Living Maths

I thought I would kick off my new blog page with a few words on how I feel about maths! Although I hold excellent grades in maths at both GCSE and A-level, I am not confident with it and so have not found it easy to implement at home. I personally have to understand something before I can recall and use it and I don't really understand a lot of the higher maths that I did, I simply learned the formulae by rote and passed the exams! To try and change that I have bought a very good book entitled 'Mathematics Explained for primary teachers (4th edition) by Derek Haylock. It explains the history and meaning behind maths and how to show children how to use and apply it. I am not reading it cover to cover but dipping in and out when a new topic comes up and I have found that it really helps me present ideas to the girls in a precise and simple manner and answer their questions. I really don't want to confuse them with the wrong thing and neither do I want to blandly follow a paper curriculum doing things 'because the book says so'!

I initially looked at the National Curriculum for Key Stage 1 but found it a bewildering list of terminology that I didn't always get. It also made for a prescriptive and disjointed curriculum that repeated itself often. As is so often the case, the NC did not suit a home education situation so I moved on. I looked at a few books but again found them quite bland and then I stumbled across Mama Jenn's blog and specifically her Living Math book list (click on the button to the right to take a look). I was inspired to try this method with the girls, and it has worked really well. I intended to blog about them as we went through the books that I selected but writing the posts went by the wayside some time ago. I am going to try again to log our learning and collect the blog post links here to make it easy for anyone who interested to browse the links and resources I have used!

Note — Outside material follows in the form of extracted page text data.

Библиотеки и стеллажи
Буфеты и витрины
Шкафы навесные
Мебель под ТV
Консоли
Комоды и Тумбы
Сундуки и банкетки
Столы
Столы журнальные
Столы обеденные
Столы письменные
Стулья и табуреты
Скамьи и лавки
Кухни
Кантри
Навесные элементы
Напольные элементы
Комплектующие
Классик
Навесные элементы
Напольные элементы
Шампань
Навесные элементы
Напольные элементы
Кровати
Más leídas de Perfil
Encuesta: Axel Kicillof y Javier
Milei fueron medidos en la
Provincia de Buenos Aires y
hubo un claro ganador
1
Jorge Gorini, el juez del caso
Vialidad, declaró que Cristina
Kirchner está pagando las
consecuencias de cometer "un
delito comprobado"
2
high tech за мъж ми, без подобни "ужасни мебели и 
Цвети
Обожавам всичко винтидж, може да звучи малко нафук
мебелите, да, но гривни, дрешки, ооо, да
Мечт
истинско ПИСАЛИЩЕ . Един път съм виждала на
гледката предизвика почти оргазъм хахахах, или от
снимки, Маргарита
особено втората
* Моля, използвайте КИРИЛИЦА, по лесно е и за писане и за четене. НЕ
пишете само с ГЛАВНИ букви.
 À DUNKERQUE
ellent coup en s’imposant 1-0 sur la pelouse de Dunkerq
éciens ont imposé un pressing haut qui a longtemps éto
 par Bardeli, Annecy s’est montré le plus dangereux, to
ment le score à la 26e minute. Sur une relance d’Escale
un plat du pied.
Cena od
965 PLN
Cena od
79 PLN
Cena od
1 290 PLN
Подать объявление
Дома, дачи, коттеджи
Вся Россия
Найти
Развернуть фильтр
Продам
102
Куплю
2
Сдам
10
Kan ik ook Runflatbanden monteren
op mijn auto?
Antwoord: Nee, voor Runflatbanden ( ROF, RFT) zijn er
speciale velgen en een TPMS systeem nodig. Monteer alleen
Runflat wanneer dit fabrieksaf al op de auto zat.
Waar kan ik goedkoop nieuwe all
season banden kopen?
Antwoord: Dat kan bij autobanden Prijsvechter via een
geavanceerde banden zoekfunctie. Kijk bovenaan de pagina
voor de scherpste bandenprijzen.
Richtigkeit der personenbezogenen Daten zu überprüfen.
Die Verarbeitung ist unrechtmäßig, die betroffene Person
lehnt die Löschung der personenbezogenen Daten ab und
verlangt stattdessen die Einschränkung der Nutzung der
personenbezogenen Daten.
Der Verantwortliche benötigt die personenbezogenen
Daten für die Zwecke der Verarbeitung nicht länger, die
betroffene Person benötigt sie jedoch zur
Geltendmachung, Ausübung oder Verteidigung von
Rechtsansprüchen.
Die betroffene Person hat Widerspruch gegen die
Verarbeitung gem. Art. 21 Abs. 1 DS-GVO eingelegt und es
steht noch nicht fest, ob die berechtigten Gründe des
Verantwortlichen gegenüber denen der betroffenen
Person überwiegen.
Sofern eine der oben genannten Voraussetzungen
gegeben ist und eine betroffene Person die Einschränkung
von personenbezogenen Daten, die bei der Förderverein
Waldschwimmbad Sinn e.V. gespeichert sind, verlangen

A final observation about maths at home is that things that are 'taught' in school seem to come naturally to children that have the time to be inquisitive and explore things. For example, patterning, sequencing, measuring, weighing, fractions, times tables, time, money and more are things that our children have learned through using them in real situations and by being interested in them. I tell you this as I have often stressed that we 'don't do enough' maths but then I reflect and see how much they can do and it reminds me to relax a bit! Hopefully if you are worrying too, you will worry a little less now!